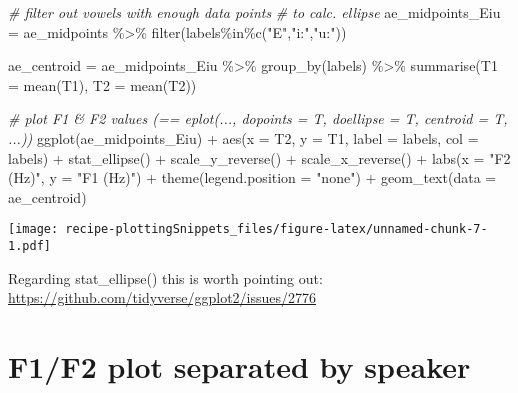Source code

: \documentclass[
]{book}
\newenvironment{Shaded}{\begin{snugshade}}{\end{snugshade}}
\newcommand{\AttributeTok}[1]{\textcolor[rgb]{0.77,0.63,0.00}{#1}}
\newcommand{\CommentTok}[1]{\textcolor[rgb]{0.56,0.35,0.01}{\textit{#1}}}
\newcommand{\FunctionTok}[1]{\textcolor[rgb]{0.00,0.00,0.00}{#1}}
\newcommand{\NormalTok}[1]{#1}
\newcommand{\OtherTok}[1]{\textcolor[rgb]{0.56,0.35,0.01}{#1}}
\newcommand{\SpecialCharTok}[1]{\textcolor[rgb]{0.00,0.00,0.00}{#1}}
\newcommand{\StringTok}[1]{\textcolor[rgb]{0.31,0.60,0.02}{#1}}
\begin{document}
\begin{Shaded}
\begin{Highlighting}[]
\CommentTok{\# filter out vowels with enough data points }
\CommentTok{\# to calc. ellipse}
\NormalTok{ae\_midpoints\_Eiu }\OtherTok{=}\NormalTok{ ae\_midpoints }\SpecialCharTok{\%\textgreater{}\%} \FunctionTok{filter}\NormalTok{(labels}\SpecialCharTok{\%in\%}\FunctionTok{c}\NormalTok{(}\StringTok{"E"}\NormalTok{,}\StringTok{"i:"}\NormalTok{,}\StringTok{"u:"}\NormalTok{))}

\NormalTok{ae\_centroid }\OtherTok{=}\NormalTok{ ae\_midpoints\_Eiu }\SpecialCharTok{\%\textgreater{}\%}
  \FunctionTok{group\_by}\NormalTok{(labels) }\SpecialCharTok{\%\textgreater{}\%}
  \FunctionTok{summarise}\NormalTok{(}\AttributeTok{T1 =} \FunctionTok{mean}\NormalTok{(T1), }\AttributeTok{T2 =} \FunctionTok{mean}\NormalTok{(T2))}

\CommentTok{\# plot F1 \& F2 values (== eplot(..., dopoints = T, doellipse = T, centroid = T, ...))}
\FunctionTok{ggplot}\NormalTok{(ae\_midpoints\_Eiu) }\SpecialCharTok{+}
  \FunctionTok{aes}\NormalTok{(}\AttributeTok{x =}\NormalTok{ T2, }\AttributeTok{y =}\NormalTok{ T1, }\AttributeTok{label =}\NormalTok{ labels, }\AttributeTok{col =}\NormalTok{ labels) }\SpecialCharTok{+}
  \FunctionTok{stat\_ellipse}\NormalTok{() }\SpecialCharTok{+}
  \FunctionTok{scale\_y\_reverse}\NormalTok{() }\SpecialCharTok{+} \FunctionTok{scale\_x\_reverse}\NormalTok{() }\SpecialCharTok{+} 
  \FunctionTok{labs}\NormalTok{(}\AttributeTok{x =} \StringTok{"F2 (Hz)"}\NormalTok{, }\AttributeTok{y =} \StringTok{"F1 (Hz)"}\NormalTok{) }\SpecialCharTok{+}
  \FunctionTok{theme}\NormalTok{(}\AttributeTok{legend.position =} \StringTok{"none"}\NormalTok{) }\SpecialCharTok{+}
  \FunctionTok{geom\_text}\NormalTok{(}\AttributeTok{data =}\NormalTok{ ae\_centroid)}
\end{Highlighting}
\end{Shaded}

\texttt{[image: recipe-plottingSnippets\_files/figure-latex/unnamed-chunk-7-1.pdf]}

Regarding stat\_ellipse() this is worth pointing out: \url{https://github.com/tidyverse/ggplot2/issues/2776}

\hypertarget{f1f2-plot-separated-by-speaker}{%
\section{F1/F2 plot separated by speaker}\label{f1f2-plot-separated-by-speaker}}
\end{document}
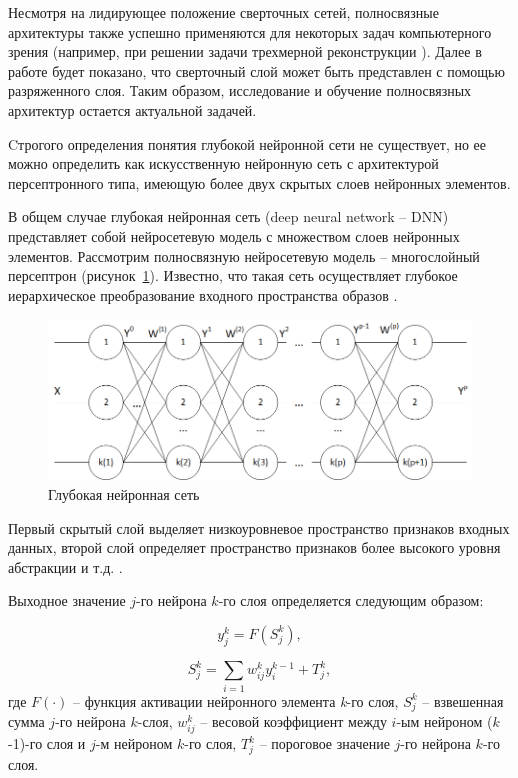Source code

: Несмотря на лидирующее положение сверточных сетей, полносвязные архитектуры также успешно применяются для некоторых задач компьютерного зрения (например, при решении задачи трехмерной реконструкции \cite{mildenhall2020nerf}). Далее в работе будет показано, что сверточный слой может быть представлен с помощью разряженного слоя. Таким образом, исследование и обучение полносвязных архитектур остается актуальной задачей. 

Cтрогого определения понятия глубокой нейронной сети не существует, но ее можно определить как искусственную нейронную сеть с архитектурой персептронного типа, имеющую более двух скрытых слоев нейронных элементов.

В общем случае глубокая нейронная сеть (deep neural network -- DNN) представляет собой нейросетевую модель с множеством слоев нейронных элементов. Рассмотрим полносвязную нейросетевую модель -- многослойный персептрон (рисунок~\ref{fig:pic1_1}). Известно, что такая сеть осуществляет глубокое иерархическое преобразование входного пространства образов \cite{n5}. 

\begin{figure}[H]
  \centering
  \includegraphics[width=\textwidth]{man-source/images/ch1/pic1-1.png}
  \caption{Глубокая нейронная сеть}
  \label{fig:pic1_1}
\end{figure}

Первый скрытый слой выделяет низкоуровневое пространство признаков входных данных, второй слой определяет пространство признаков более высокого уровня абстракции и т.д. \cite{n3}. 

Выходное значение $j$-го нейрона $k$-го слоя определяется следующим образом:

\begin{equation}
y_j^k=F(S_j^k),
\end{equation}

\begin{equation}
S_j^k=\sum_{i=1} w_{ij}^ky_i^{k-1}+T_j^k,
\end{equation}
где $F(\cdot)$ -- функция активации нейронного элемента \textit{k}-го слоя, $S_j^k$ -- взвешенная сумма $j$-го нейрона $k$-слоя, $w_{ij}^k$ -- весовой коэффициент между $i$-ым нейроном ($k$-1)-го слоя и $j$-м нейроном $k$-го слоя, $T_j^k$ -- пороговое значение $j$-го нейрона $k$-го слоя.

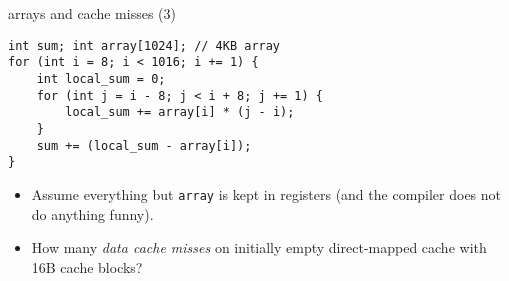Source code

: \begin{frame}[fragile,label=arrayMisses4]{arrays and cache misses (3)}
\begin{lstlisting}
int sum; int array[1024]; // 4KB array
for (int i = 8; i < 1016; i += 1) {
    int local_sum = 0;
    for (int j = i - 8; j < i + 8; j += 1) {
        local_sum += array[i] * (j - i);
    }
    sum += (local_sum - array[i]);
}
\end{lstlisting}
    \begin{itemize}
        \item {\small
    Assume everything but {\tt array} is kept in registers (and the compiler does not do
    anything funny).
        }
    \item
        How many \textit{data cache misses} on initially empty  direct-mapped cache with 16B cache blocks?
    \end{itemize}
\end{frame}

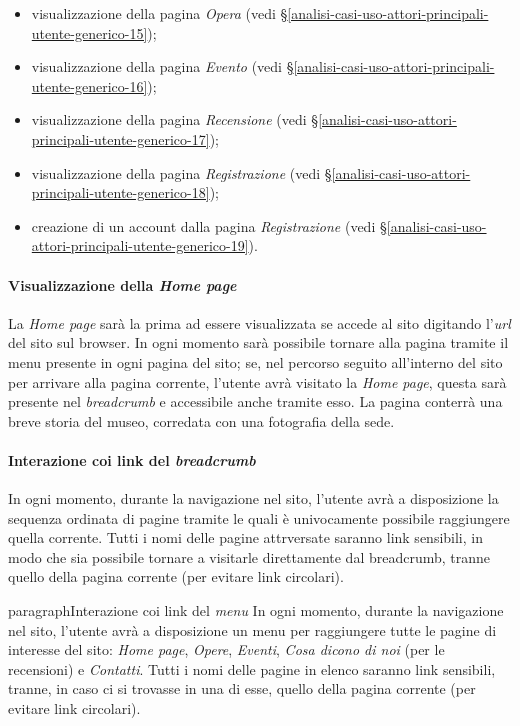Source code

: \begin{itemize}
	\item visualizzazione della pagina \textit{Opera} (vedi §\ref{analisi-casi-uso-attori-principali-utente-generico-15});
	\item visualizzazione della pagina \textit{Evento} (vedi §\ref{analisi-casi-uso-attori-principali-utente-generico-16});
	\item visualizzazione della pagina \textit{Recensione} (vedi §\ref{analisi-casi-uso-attori-principali-utente-generico-17});
	\item visualizzazione della pagina \textit{Registrazione} (vedi §\ref{analisi-casi-uso-attori-principali-utente-generico-18});
	\item creazione di un account dalla pagina \textit{Registrazione} (vedi §\ref{analisi-casi-uso-attori-principali-utente-generico-19}).
\end{itemize}

\paragraph{Visualizzazione della \textit{Home page}}
\label{analisi-casi-uso-attori-principali-utente-generico-1}
La \textit{Home page} sarà la prima ad essere visualizzata se accede al sito digitando l'\textit{url} del sito sul browser. In ogni momento sarà possibile tornare alla pagina tramite il menu presente in ogni pagina del sito; se, nel percorso seguito all'interno del sito per arrivare alla pagina corrente, l'utente avrà visitato la \textit{Home page}, questa sarà presente nel \textit{breadcrumb} e accessibile anche tramite esso. La pagina conterrà una breve storia del museo, corredata con una fotografia della sede.

\paragraph{Interazione coi link del \textit{breadcrumb}}
\label{analisi-casi-uso-attori-principali-utente-generico-2}
In ogni momento, durante la navigazione nel sito, l'utente avrà a disposizione la sequenza ordinata di pagine tramite le quali è univocamente possibile raggiungere quella corrente. Tutti i nomi delle pagine attrversate saranno link sensibili, in modo che sia possibile tornare a visitarle direttamente dal breadcrumb, tranne quello della pagina corrente (per evitare link circolari).

paragraph{Interazione coi link del \textit{menu}}
\label{analisi-casi-uso-attori-principali-utente-generico-3}
In ogni momento, durante la navigazione nel sito, l'utente avrà a disposizione un menu per raggiungere tutte le pagine di interesse del sito: \textit{Home page}, \textit{Opere}, \textit{Eventi}, \textit{Cosa dicono di noi} (per le recensioni) e \textit{Contatti}. Tutti i nomi delle pagine in elenco saranno link sensibili, tranne, in caso ci si trovasse in una di esse, quello della pagina corrente (per evitare link circolari).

WHAT IS REQUIRED: Find the word "itemize" in the entries above, then copy each line that holds it.

WRITTEN REPLY:
    \begin{itemize}
    \end{itemize}
: \begin{itemize}
\end{itemize}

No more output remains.